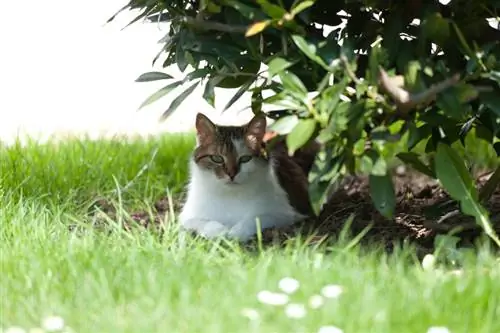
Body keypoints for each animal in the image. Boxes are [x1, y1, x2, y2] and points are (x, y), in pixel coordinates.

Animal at [180, 113, 318, 240]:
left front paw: (236, 233)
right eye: (217, 158)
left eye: (245, 159)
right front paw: (220, 232)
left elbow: (256, 219)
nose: (231, 174)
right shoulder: (187, 216)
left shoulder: (286, 214)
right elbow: (205, 223)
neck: (230, 195)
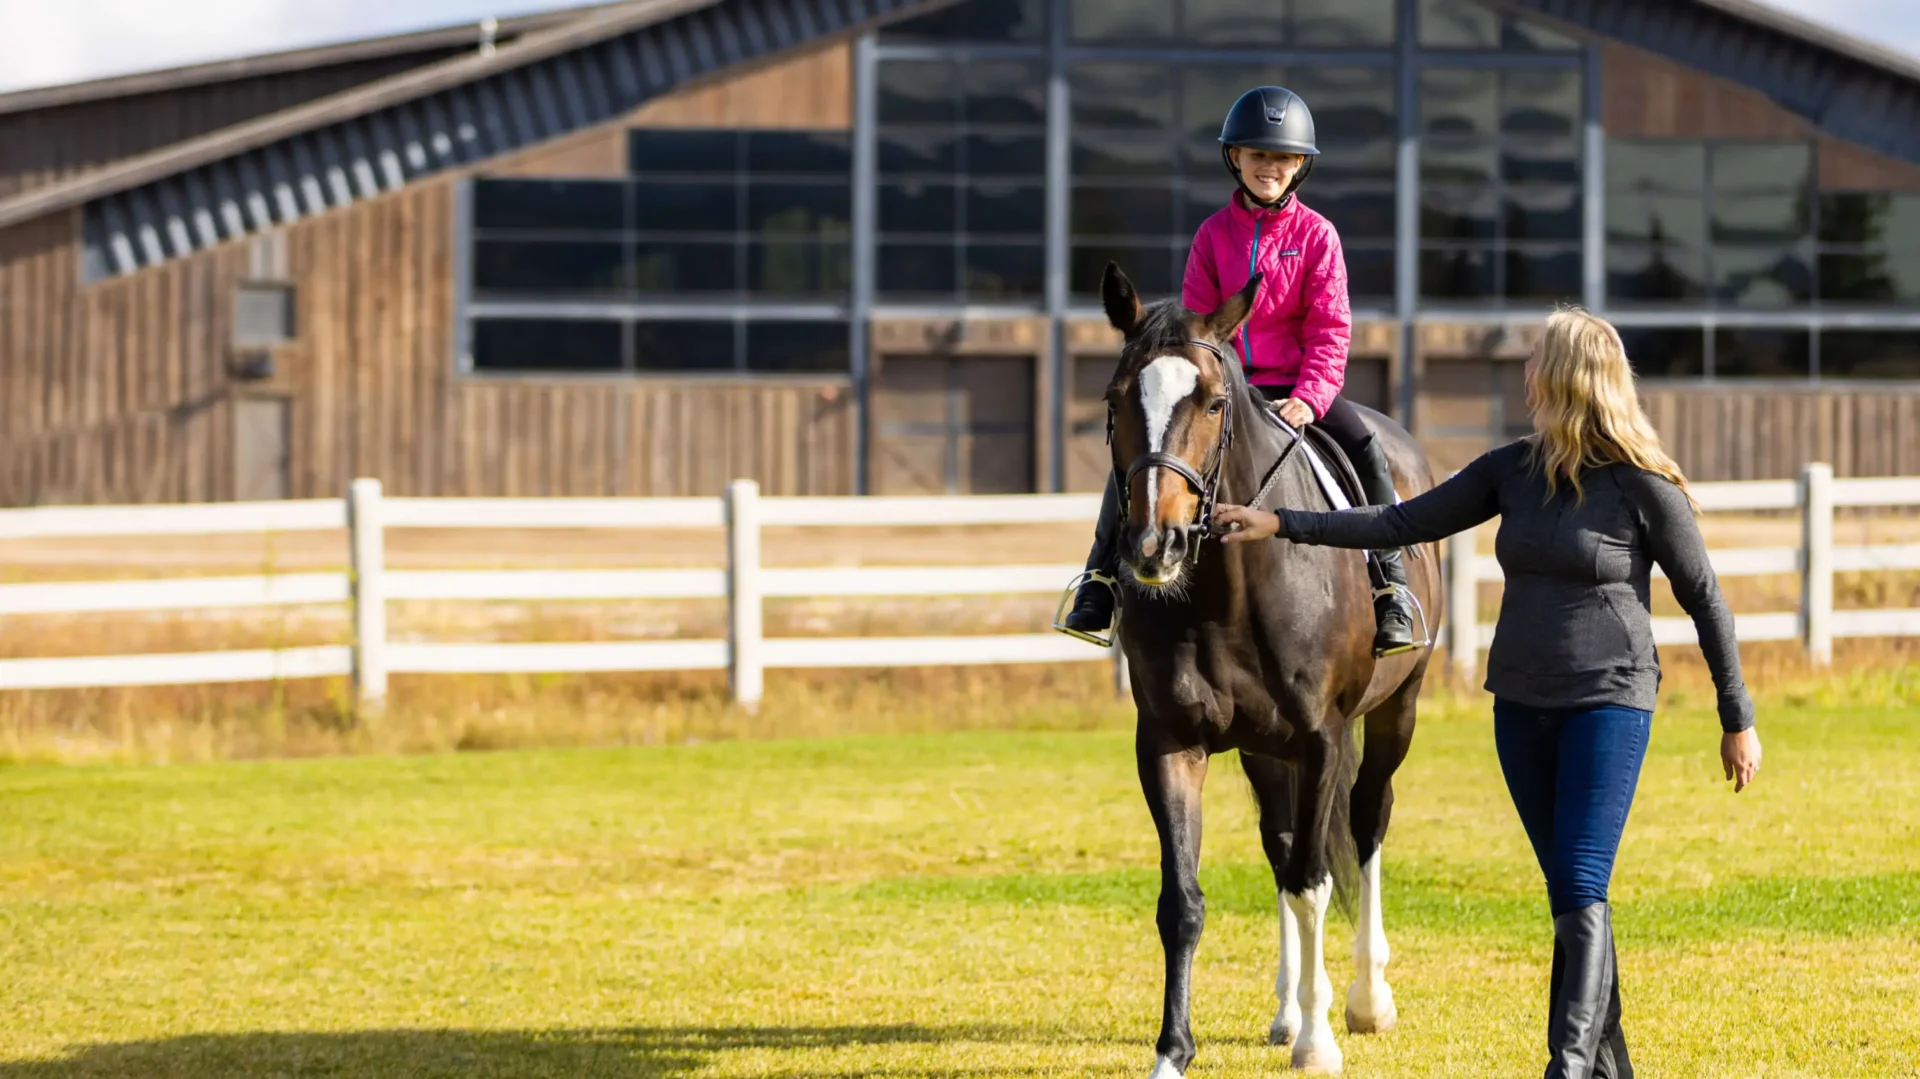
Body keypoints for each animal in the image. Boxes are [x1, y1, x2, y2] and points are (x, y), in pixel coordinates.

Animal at [1098, 264, 1443, 1067]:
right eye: (1115, 398)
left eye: (1213, 401)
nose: (1154, 545)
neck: (1227, 592)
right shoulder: (1169, 743)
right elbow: (1184, 901)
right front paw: (1172, 1052)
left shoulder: (1321, 741)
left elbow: (1313, 883)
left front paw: (1319, 1044)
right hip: (1263, 748)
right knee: (1281, 847)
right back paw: (1288, 1008)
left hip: (1397, 711)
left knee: (1367, 822)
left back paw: (1365, 1000)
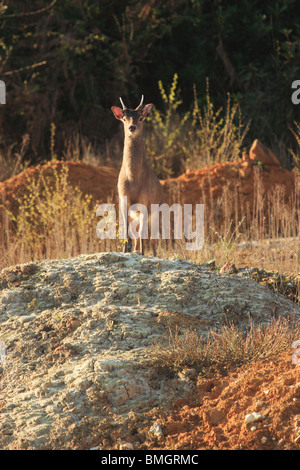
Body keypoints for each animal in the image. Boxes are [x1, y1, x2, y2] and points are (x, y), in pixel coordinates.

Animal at [111, 96, 164, 258]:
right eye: (124, 119)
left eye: (140, 118)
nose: (132, 127)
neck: (133, 179)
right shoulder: (123, 199)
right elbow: (125, 231)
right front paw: (124, 251)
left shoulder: (145, 200)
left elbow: (143, 233)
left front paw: (142, 253)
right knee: (136, 235)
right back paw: (136, 250)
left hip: (156, 210)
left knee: (153, 237)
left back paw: (150, 254)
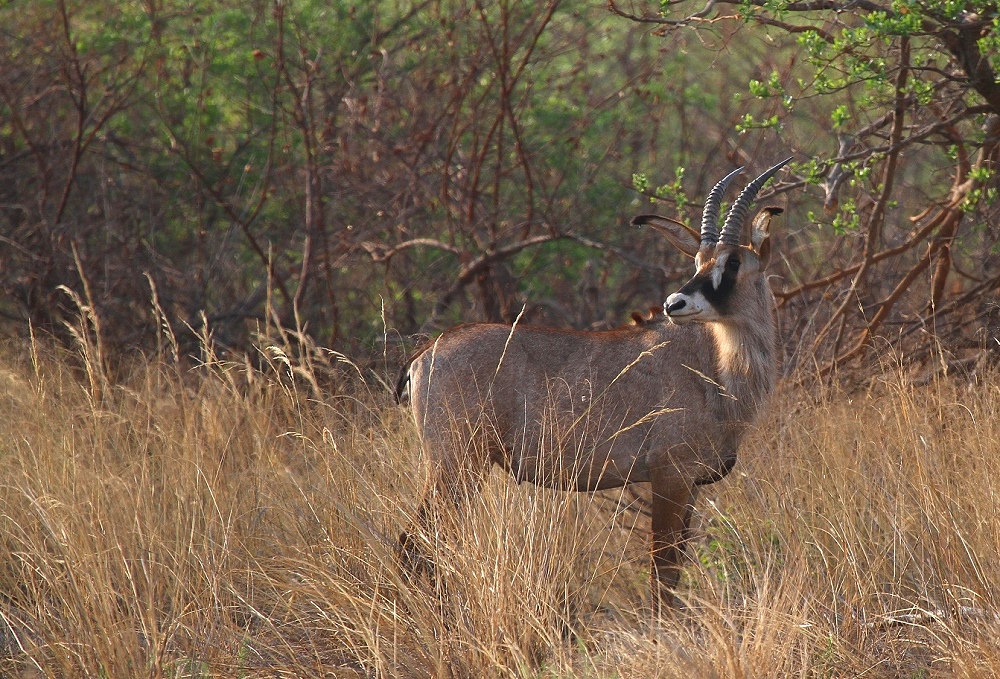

+ + +

Exercise:
All of the data is to be reproduced exactly, with the pictures left out.

Finished exercise:
Body keypoints for each animal in the image. Boxes are [x1, y1, x2, y2] and points are (x, y), in pixel coordinates.

Animal at [180, 113, 318, 240]:
left front paw: (236, 233)
right eye: (217, 158)
left eye: (245, 159)
right front paw: (220, 232)
left elbow: (256, 219)
nose: (231, 174)
right shoulder: (187, 216)
left shoulder: (286, 214)
right elbow: (205, 223)
neck: (230, 195)
Body keypoints for each animal in the image. Boxes are [x1, y1, x2, y2] and points are (x, y), in pixel coordinates.

Animal at [1098, 264, 1443, 1067]:
right eye: (1115, 398)
left eye: (1213, 401)
nose: (1154, 545)
neck: (1227, 592)
right shoulder: (1169, 743)
right elbow: (1184, 901)
right front paw: (1172, 1052)
left shoulder: (1321, 741)
left elbow: (1313, 883)
left front paw: (1319, 1044)
right hip: (1263, 748)
right knee: (1281, 847)
right back paw: (1288, 1008)
left hip: (1397, 711)
left knee: (1367, 822)
left back paw: (1365, 1000)
Body keypoints for each animal in the image. Boxes are [x1, y1, x2, y2] and points are (x, y), in pixel coordinates.

Animal at [111, 96, 164, 258]:
right eye: (124, 119)
left eye: (140, 118)
nose: (132, 127)
neck: (133, 179)
right shoulder: (123, 199)
right elbow: (125, 231)
right front paw: (124, 251)
left shoulder: (145, 200)
left elbow: (143, 233)
left front paw: (142, 253)
right knee: (136, 235)
right back paw: (136, 250)
left hip: (156, 210)
left knee: (153, 237)
left back paw: (150, 254)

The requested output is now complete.